Consequently, importers that have their containers transferred to these terminals end up experiencing delays that result in payment of extra cost as demurrage to shipping companies. This is such that an importer could pay as much as N3 million per container to cover transfer charges and demurrage to shipping companies due to the longer dwell time of the container.

BusinessDay understands that Nigeria is yet to leverage the existence of inland ports to deal with the issue of port congestion, as ships still wait for 21 days in the anchorage before having access into the port to berth and discharge cargoes.

Read Also: Cargo movement to river, inland ports, maritime security top agenda for maritime agencies

Ibrahim Tanko, national coordinator of the 100 percent Compliance Team of the National Association of Government Approved Freight Forwarders (NAGAFF), says some bonded terminals in Nigeria do not have sufficient equipment and infrastructure to enable container examination in their premises.

“Our containers are being dropped on flooded grounds for examination, especially when it rains, and we must put on a rain boot to be able to access some of these terminals. This has led to some of the content of these containers being damaged, most especially those in cartons, thereby resulting in loss for the importer,” he explains.

According to Tanko, some of these bonded terminals do not have forklifts to drop containers for Customs examination, and in most cases, it takes weeks to drop containers for examination, thereby increasing the demurrages paid by importers to shipping companies.

While noting that the Nigerian Shippers’ Council (NSC) had mandated bonded terminal owners to put an end to collection of transfer charges, he says importers still pay transfer charges at these terminals.

Giving an insight into the problems associated with doing business at inland ports, Tony Anakebe, a maritime analyst, says it takes time for containers to be assigned from the mother port to inland ports.

“It also takes time for bonded terminal owners to move containers to their terminals when ships are allocated to them due to challenges with gridlock on the port road. When they finally do, they charge transfer charges to cargoes, which is an extra cost to the importer. And if the barge or truck used in transferring the container encounters a problem on the way, it will take longer and incur extra charges for the importer,” he states.

Citing an example, he says if a container is allocated to Denca Services, it will hire barges or trucks to move the container to its terminal, and this takes weeks or months.

The delay in moving the containers to the inland ports leads to payment of demurrages by the importer, he states, adding that some of the terminals are mostly located in inaccessible areas due to bad roads.

“Bonded terminals still collect transfer charges from importers because the last container my company cleared at Denca in Amuwo-Odofin in Lagos, we paid over N170,000 as transfer charges, which is an added cost to the cost of transporting the container to the importer’s warehouse,” he says.

Recall that in 2020, the NSC under the immediate past leadership abolished the collection of transfer and storage charges by bonded terminal owners to streamline the cost of doing business.
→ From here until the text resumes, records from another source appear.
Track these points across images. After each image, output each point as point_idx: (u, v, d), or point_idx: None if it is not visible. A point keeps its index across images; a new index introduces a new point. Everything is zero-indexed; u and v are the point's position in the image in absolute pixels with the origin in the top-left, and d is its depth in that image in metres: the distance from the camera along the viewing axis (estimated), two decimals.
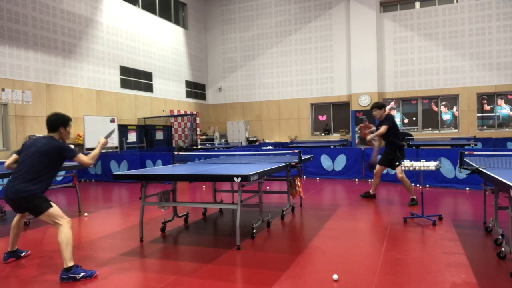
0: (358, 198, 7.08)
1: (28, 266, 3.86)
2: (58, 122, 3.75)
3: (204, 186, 9.47)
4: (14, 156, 3.85)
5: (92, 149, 11.80)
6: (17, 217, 4.00)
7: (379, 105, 6.57)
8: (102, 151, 12.51)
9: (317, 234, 4.74)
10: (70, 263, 3.43)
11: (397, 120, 16.28)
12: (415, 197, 6.36)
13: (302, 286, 3.19)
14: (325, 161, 10.07)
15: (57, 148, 3.62)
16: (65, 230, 3.50)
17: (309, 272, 3.47)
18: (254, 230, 4.69)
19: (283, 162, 5.48)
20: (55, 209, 3.57)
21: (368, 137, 6.71)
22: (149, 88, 15.23)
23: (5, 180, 7.29)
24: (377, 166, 6.78)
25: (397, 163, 6.30)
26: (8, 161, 3.88)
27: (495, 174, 3.62)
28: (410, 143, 10.60)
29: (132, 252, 4.24)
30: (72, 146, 3.84)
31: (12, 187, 3.51)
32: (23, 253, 4.14)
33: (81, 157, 3.71)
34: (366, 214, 5.80)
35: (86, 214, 6.53)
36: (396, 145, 6.42)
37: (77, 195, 6.65)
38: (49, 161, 3.60)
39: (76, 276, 3.41)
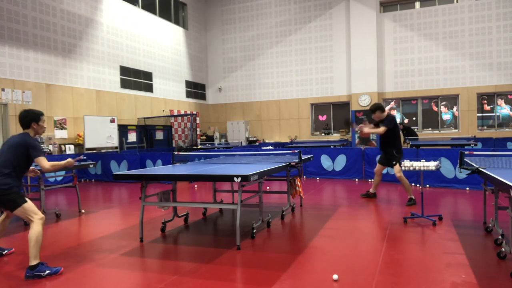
0: (358, 198, 7.08)
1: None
2: (28, 118, 3.84)
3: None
4: None
5: (92, 149, 11.81)
6: (2, 216, 4.05)
7: (381, 108, 6.56)
8: (103, 151, 12.44)
9: (317, 234, 4.74)
10: (35, 261, 3.51)
11: (397, 120, 16.25)
12: (413, 197, 6.38)
13: (302, 286, 3.19)
14: (325, 161, 10.07)
15: (26, 144, 3.71)
16: (37, 228, 3.58)
17: (309, 272, 3.47)
18: (254, 230, 4.69)
19: (283, 162, 5.48)
20: (29, 205, 3.67)
21: (366, 130, 6.64)
22: (149, 88, 15.23)
23: None
24: (377, 165, 6.84)
25: (395, 162, 6.35)
26: None
27: (495, 174, 3.62)
28: (410, 144, 10.60)
29: (132, 252, 4.24)
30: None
31: None
32: (5, 251, 4.21)
33: (42, 160, 3.71)
34: (366, 214, 5.80)
35: (83, 211, 6.64)
36: (395, 145, 6.43)
37: (77, 195, 6.65)
38: (20, 155, 3.70)
39: (41, 273, 3.49)
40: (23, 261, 4.03)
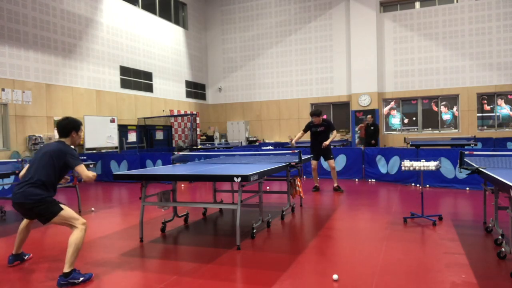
0: (358, 198, 7.08)
1: (33, 270, 3.86)
2: (69, 126, 3.69)
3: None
4: (27, 166, 3.72)
5: (92, 149, 11.81)
6: (24, 221, 3.92)
7: (319, 113, 7.69)
8: (103, 151, 12.47)
9: (317, 234, 4.74)
10: (70, 268, 3.34)
11: (397, 120, 16.30)
12: (318, 185, 8.04)
13: (302, 286, 3.19)
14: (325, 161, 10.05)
15: (64, 152, 3.54)
16: (80, 234, 3.43)
17: (309, 272, 3.47)
18: (254, 230, 4.69)
19: (283, 162, 5.48)
20: (67, 211, 3.50)
21: (328, 142, 7.61)
22: (149, 88, 15.23)
23: (5, 180, 7.30)
24: (314, 162, 7.93)
25: (332, 157, 7.84)
26: (21, 172, 3.77)
27: (495, 174, 3.61)
28: (410, 144, 10.58)
29: (132, 252, 4.24)
30: (72, 146, 3.78)
31: (19, 191, 3.43)
32: (26, 256, 4.09)
33: (83, 168, 3.53)
34: (366, 214, 5.80)
35: (93, 209, 6.70)
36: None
37: (77, 195, 6.65)
38: (56, 164, 3.51)
39: (75, 281, 3.33)
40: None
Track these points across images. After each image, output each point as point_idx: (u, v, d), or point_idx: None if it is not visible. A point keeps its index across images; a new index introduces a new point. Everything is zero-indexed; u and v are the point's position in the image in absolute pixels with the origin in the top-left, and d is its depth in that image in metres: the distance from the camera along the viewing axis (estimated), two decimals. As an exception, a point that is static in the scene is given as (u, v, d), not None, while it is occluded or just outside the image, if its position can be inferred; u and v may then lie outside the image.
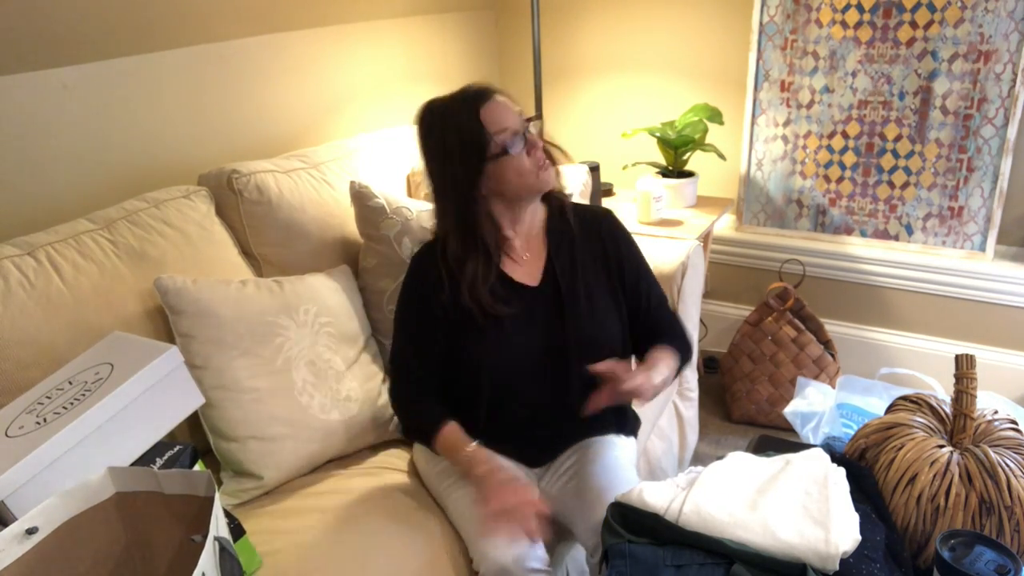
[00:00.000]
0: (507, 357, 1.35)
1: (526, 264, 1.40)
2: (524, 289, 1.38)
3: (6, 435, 1.09)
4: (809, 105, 2.34)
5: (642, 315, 1.44)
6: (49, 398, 1.15)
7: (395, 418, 1.55)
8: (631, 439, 1.49)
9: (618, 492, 1.24)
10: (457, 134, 1.30)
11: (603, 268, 1.42)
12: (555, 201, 1.45)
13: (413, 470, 1.48)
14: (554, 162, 1.36)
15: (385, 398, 1.55)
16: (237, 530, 1.15)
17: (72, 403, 1.11)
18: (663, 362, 1.34)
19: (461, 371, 1.37)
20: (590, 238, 1.43)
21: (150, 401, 1.16)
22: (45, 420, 1.09)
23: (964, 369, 1.13)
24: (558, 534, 1.39)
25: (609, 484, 1.30)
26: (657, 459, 1.87)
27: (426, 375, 1.38)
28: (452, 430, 1.33)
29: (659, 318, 1.45)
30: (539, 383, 1.37)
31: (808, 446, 1.20)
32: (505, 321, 1.34)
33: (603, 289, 1.41)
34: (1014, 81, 2.07)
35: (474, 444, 1.30)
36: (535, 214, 1.42)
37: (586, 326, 1.37)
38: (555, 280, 1.38)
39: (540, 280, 1.39)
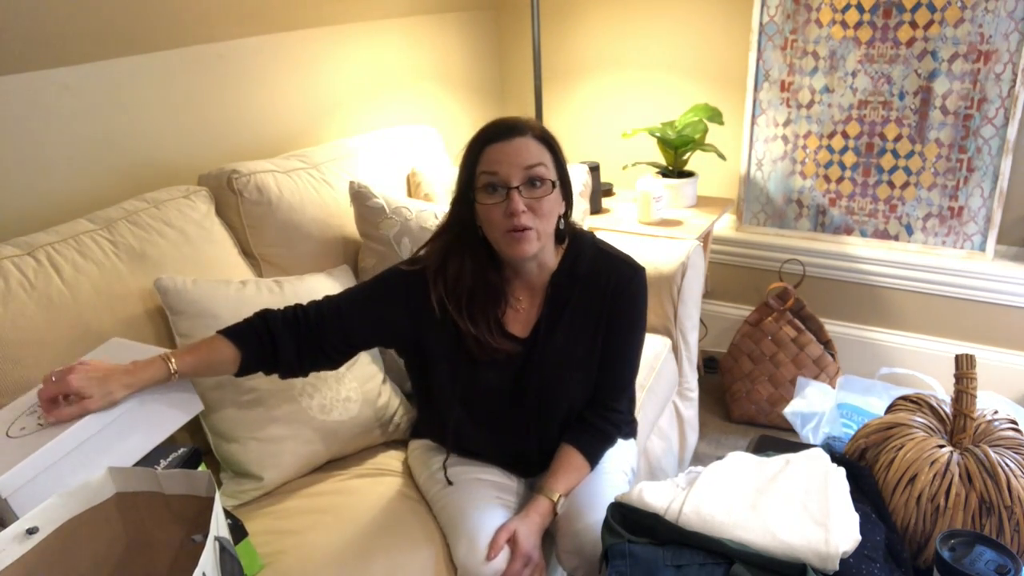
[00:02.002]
0: (471, 395, 1.33)
1: (522, 313, 1.34)
2: (512, 339, 1.32)
3: (7, 436, 1.09)
4: (809, 105, 2.34)
5: (595, 386, 1.37)
6: None
7: (395, 418, 1.55)
8: (630, 442, 1.48)
9: (597, 509, 1.24)
10: (463, 162, 1.27)
11: (591, 328, 1.33)
12: (575, 248, 1.36)
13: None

Interestingly, containers transferred to bonded terminals come with bills such as transfer charges to cover the cost of transporting the container from the mother port to the bounded terminal where the owner can carry out Customs’ clearing processes before the container can be taken to the owner’s warehouse.

In some cases, importers also pay storage charges for containers not lifted directly from the ship but allowed to overstay the rent-free days in the mother port.